Monaco-Matin

La banlieue molle frétille de la queue

- JIMMY BOURSICOT jboursicot@nicematin.fr

Ils se sont rencontrés pendant un concert de The Cure, « il y a une vie ou deux ». André, un jeune gars un peu gauche, avait réussi à taper dans l’oeil de Danielle, une nana plus chouette que lui. Dix-sept ans de mariage plus tard, l’intensité des premiers temps s’est évaporée. Elle a laissé place à une existence aussi bien rangée qu’une penderie chez Mary Kondo. Clean, mais terne. « J’ai une tondeuse, une souffleuse, un aspirateur à feuilles et un garage pour ranger les outils dont je ne me sers pas », énumère André. Son plus grand bonheur ? Regarder le bout de terrain entourant son pavillon depuis sa chaise pliante, une bière à la main. Danielle, prévenante et sans doute résignée, fait tourner les machines à laver, organise les activités familiales sans états d’âme. Bienvenue dans la banlieue molle du sud de Montréal.

Duo complément­aire

Classique en apparence, tout aussi plate que le quotidien qu’elle dépeint pour certains critiques, l’histoire racontée par Sophie Bienvenu et illustrée par Julie Rocheleau n’est pourtant pas aussi lisse que l’on pourrait l’imaginer.

« C’était supposé devenir mon deuxième roman. Mais je l’ai mis dans un tiroir, c’était trop dark. J’ai repris le texte pour le rendre moins terrible. Je n’ai jamais fait de BD avant ça. Julie a été hyper patiente. Je lui ai balancé mon texte en pensant bien faire, pour lui laisser un maximum de liberté. Mais ça ne marche pas comme ça. Elle a réussi à amener mon texte à un niveau supérieur », estime Sophie Bienvenu dans une vidéo de La Pastèque, l’éditeur de Traverser l’autoroute.

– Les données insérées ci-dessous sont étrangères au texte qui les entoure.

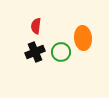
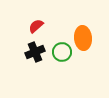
red semicircle: rotated 42 degrees clockwise
green circle: moved 1 px right
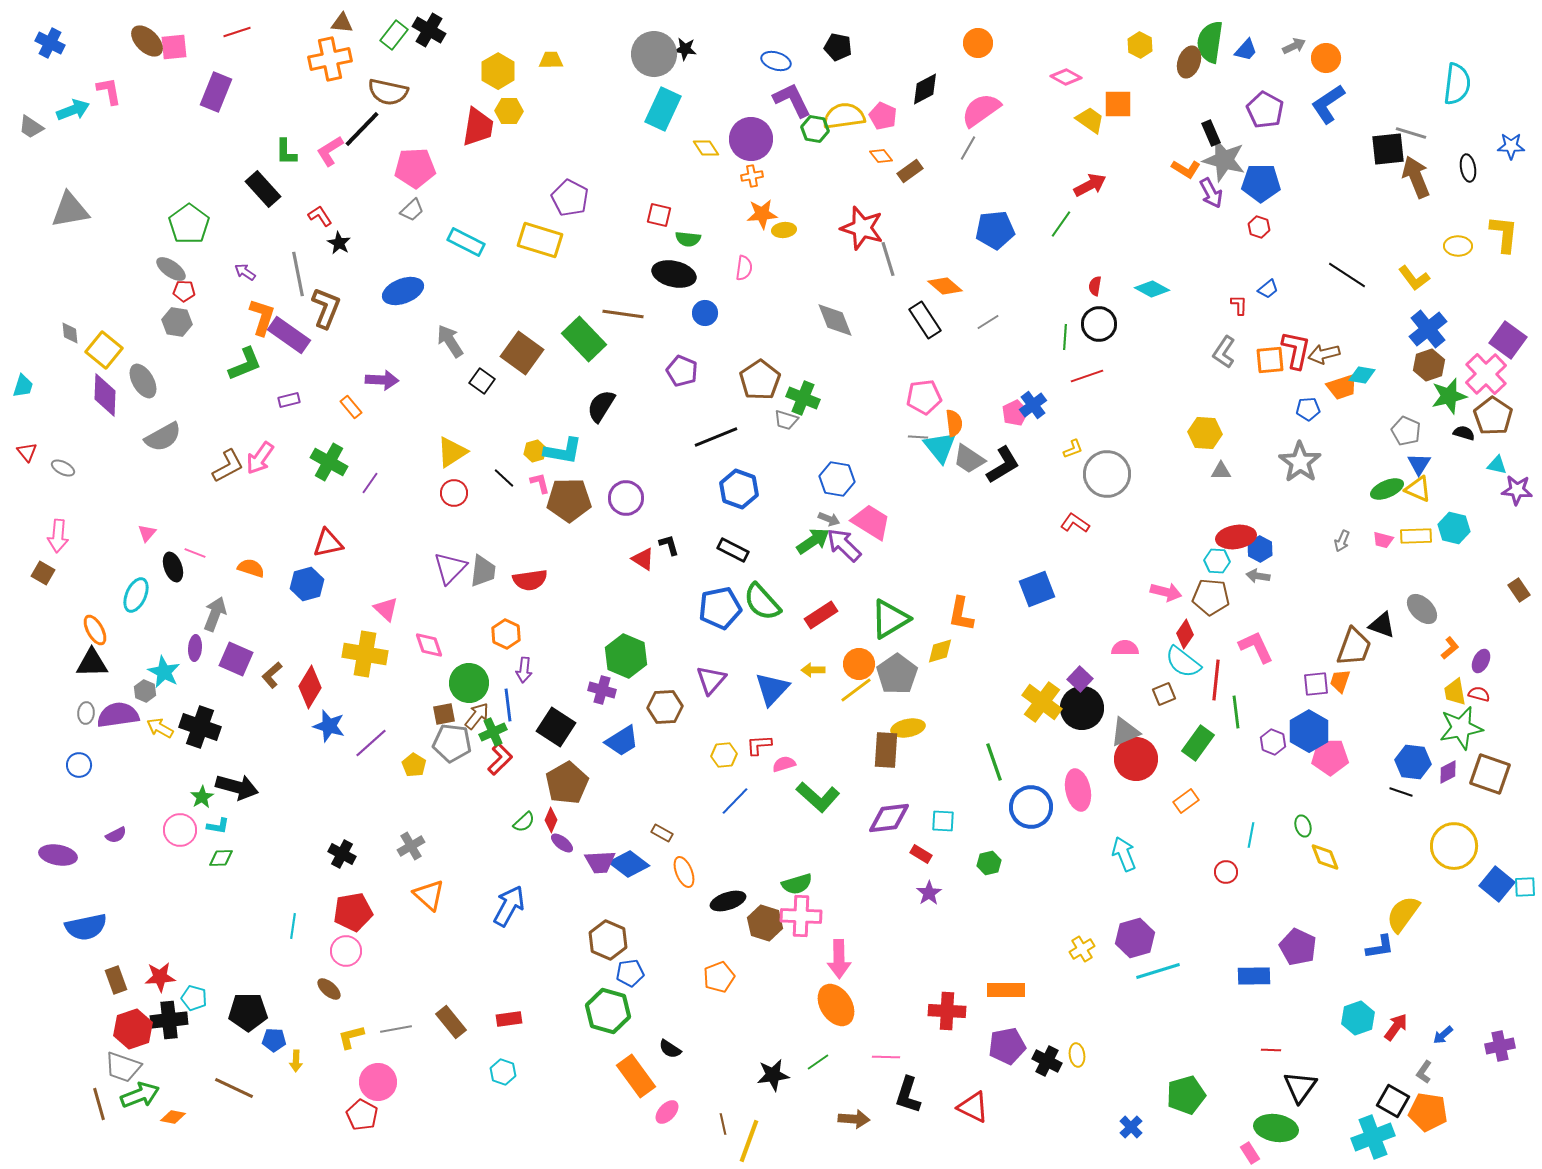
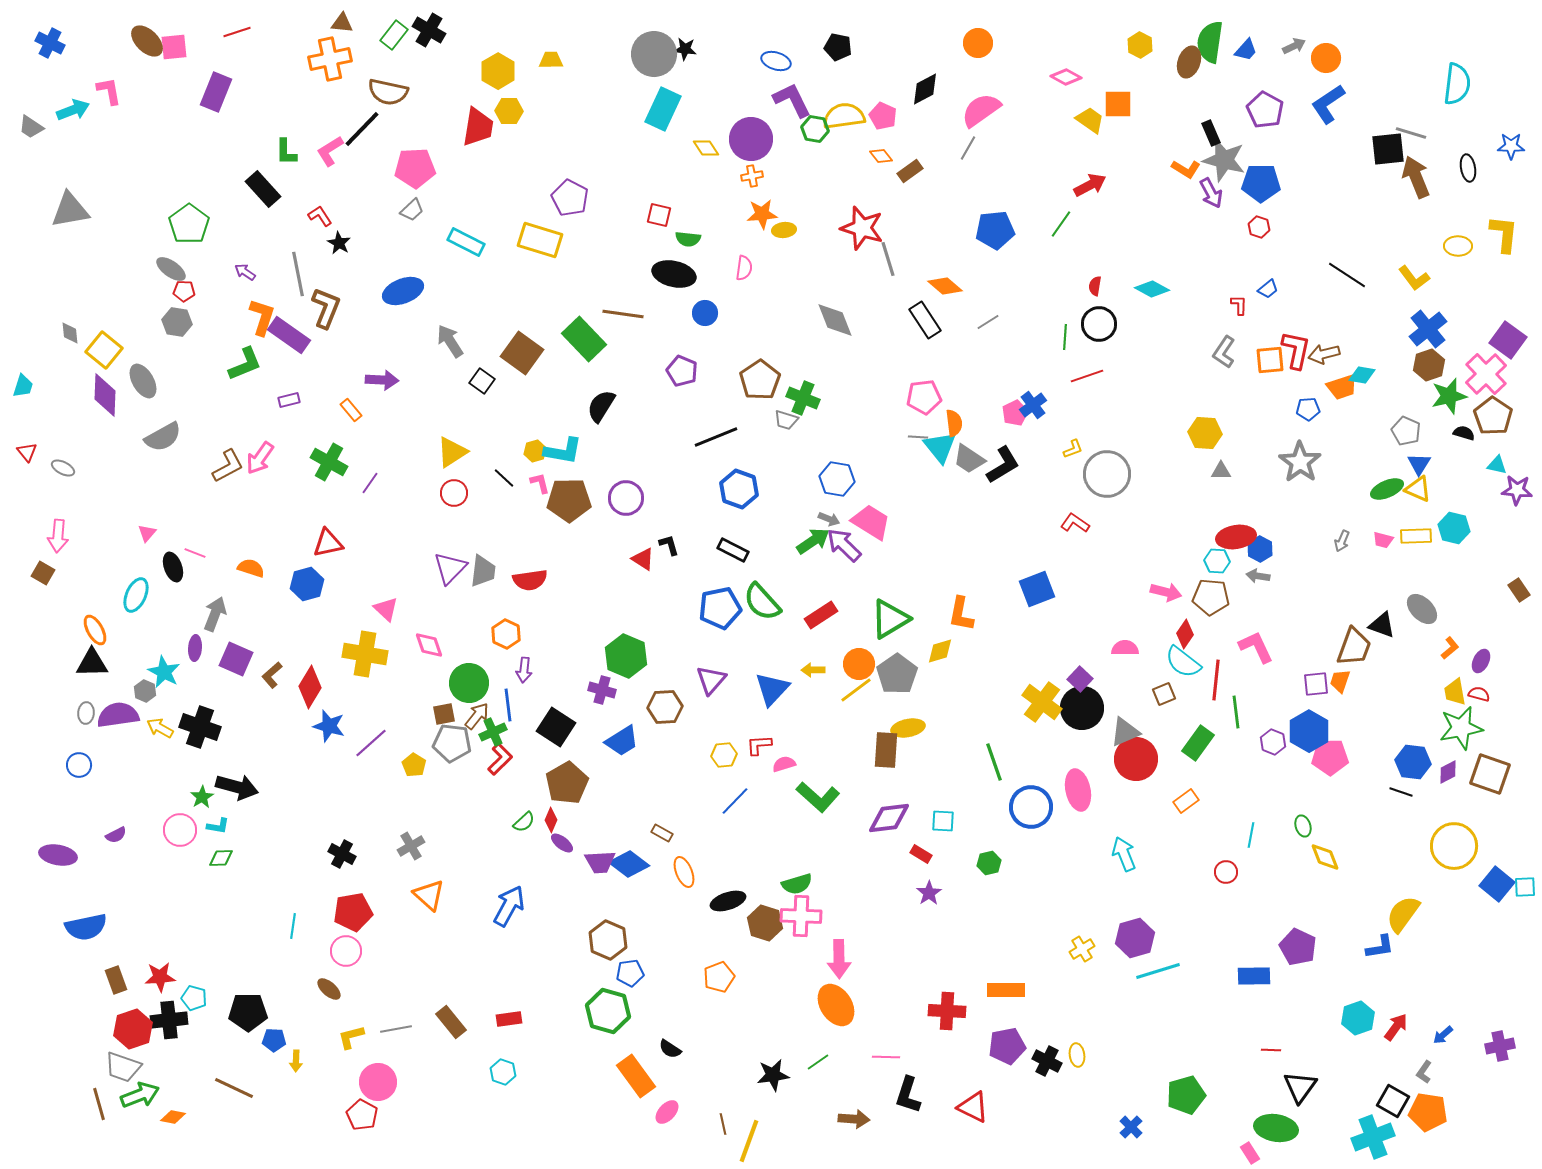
orange rectangle at (351, 407): moved 3 px down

Son acolyte Julie Rocheleau, qui s’est dernièreme­nt signalée avec Betty Boob , une bande dessinée sortie chez Casterman en 2017, abordant une femme touchée par un cancer du sein, tempère ses propos. « Quand j’ai lu le scénario, je trouvais que tout se tenait seul. Je me demandais quelle allait être la place du dessin. Mais plus je travaillai­s dessus, plus j’avais un pincement au coeur. Je me demandais à quoi ressemblai­t leur vie en dehors de la BD. »

« Je crois qu’on l’a raté »

Pour compléter ce casting, il y a un ado dans les parages, dont on ne connaîtra pas le prénom. « Ma femme et moi, on a un enfant. Et je sais que je ne devrais pas dire ça... Mais je crois qu’on l’a raté », déplore le paternel. Quand c’est son tour de jouer le narrateur, le rejeton lui rend la pareille. À seize ans, fraîchemen­t largué par sa « blonde », il rumine dans son coin. Pour sa mère, il éprouve une vague indifféren­ce. Son père, lui, est « juste con » à ses yeux. Les deux ne trouvent pas les mots pour échanger. Encore faudrait-il qu’ils en aient envie... Un dimanche, Danielle leur impose une belle corvée : reprendre la voiture pour aller chercher un gâteau de la pâtisserie Mamie Clafoutis avant l’arrivée d’invités pas vraiment désirés. Engloutir une fois de plus le même trajet que pour aller bosser la semaine, avec son « gentil fiston » à la place du mort ? Le pompon pour André. Mais sur le chemin, une rencontre improbable avec un chien errant va rassembler ce beau monde. Même dans le gris de l’asphalte, on peut trouver une lueur d’espoir.